══ MATERIAL FOR THE TASK
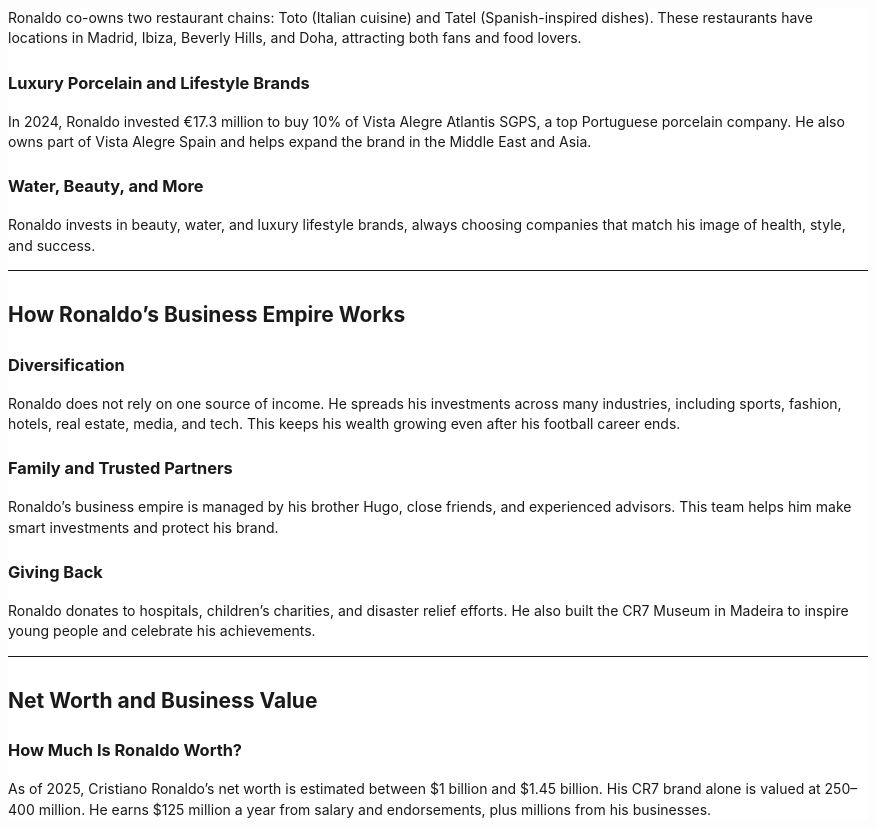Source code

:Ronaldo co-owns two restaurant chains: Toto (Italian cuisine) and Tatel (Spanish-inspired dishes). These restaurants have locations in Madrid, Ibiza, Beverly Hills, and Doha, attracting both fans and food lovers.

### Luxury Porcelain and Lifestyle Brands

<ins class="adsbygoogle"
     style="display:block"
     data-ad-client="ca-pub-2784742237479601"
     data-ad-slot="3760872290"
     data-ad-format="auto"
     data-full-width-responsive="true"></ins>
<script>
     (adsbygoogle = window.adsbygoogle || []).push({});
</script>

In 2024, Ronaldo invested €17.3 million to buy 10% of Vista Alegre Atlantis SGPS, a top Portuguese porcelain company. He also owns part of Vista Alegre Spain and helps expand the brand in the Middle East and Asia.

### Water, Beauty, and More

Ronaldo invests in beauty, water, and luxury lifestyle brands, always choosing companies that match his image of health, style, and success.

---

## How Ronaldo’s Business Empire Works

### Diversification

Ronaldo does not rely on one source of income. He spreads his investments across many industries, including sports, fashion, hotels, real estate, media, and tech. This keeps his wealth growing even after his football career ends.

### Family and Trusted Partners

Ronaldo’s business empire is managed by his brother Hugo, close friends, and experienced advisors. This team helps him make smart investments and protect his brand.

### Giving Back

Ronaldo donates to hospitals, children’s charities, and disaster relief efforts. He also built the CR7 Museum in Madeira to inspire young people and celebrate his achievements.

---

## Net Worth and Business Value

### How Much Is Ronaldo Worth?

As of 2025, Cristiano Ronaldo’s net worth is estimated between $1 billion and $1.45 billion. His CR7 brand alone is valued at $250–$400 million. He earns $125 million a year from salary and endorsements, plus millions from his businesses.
════
PROBLEM DETAILS = What you return should match the records above word for word, minus the pictures.

REPLY TO THE EXERCISE =
Source code

:Ronaldo co-owns two restaurant chains: Toto (Italian cuisine) and Tatel (Spanish-inspired dishes). These restaurants have locations in Madrid, Ibiza, Beverly Hills, and Doha, attracting both fans and food lovers.

### Luxury Porcelain and Lifestyle Brands

<ins class="adsbygoogle"
     style="display:block"
     data-ad-client="ca-pub-2784742237479601"
     data-ad-slot="3760872290"
     data-ad-format="auto"
     data-full-width-responsive="true"></ins>
<script>
     (adsbygoogle = window.adsbygoogle || []).push({});
</script>

In 2024, Ronaldo invested €17.3 million to buy 10% of Vista Alegre Atlantis SGPS, a top Portuguese porcelain company. He also owns part of Vista Alegre Spain and helps expand the brand in the Middle East and Asia.

### Water, Beauty, and More

Ronaldo invests in beauty, water, and luxury lifestyle brands, always choosing companies that match his image of health, style, and success.

---

## How Ronaldo’s Business Empire Works

### Diversification

Ronaldo does not rely on one source of income. He spreads his investments across many industries, including sports, fashion, hotels, real estate, media, and tech. This keeps his wealth growing even after his football career ends.

### Family and Trusted Partners

Ronaldo’s business empire is managed by his brother Hugo, close friends, and experienced advisors. This team helps him make smart investments and protect his brand.

### Giving Back

Ronaldo donates to hospitals, children’s charities, and disaster relief efforts. He also built the CR7 Museum in Madeira to inspire young people and celebrate his achievements.

---

## Net Worth and Business Value

### How Much Is Ronaldo Worth?

As of 2025, Cristiano Ronaldo’s net worth is estimated between $1 billion and $1.45 billion. His CR7 brand alone is valued at $250–$400 million. He earns $125 million a year from salary and endorsements, plus millions from his businesses.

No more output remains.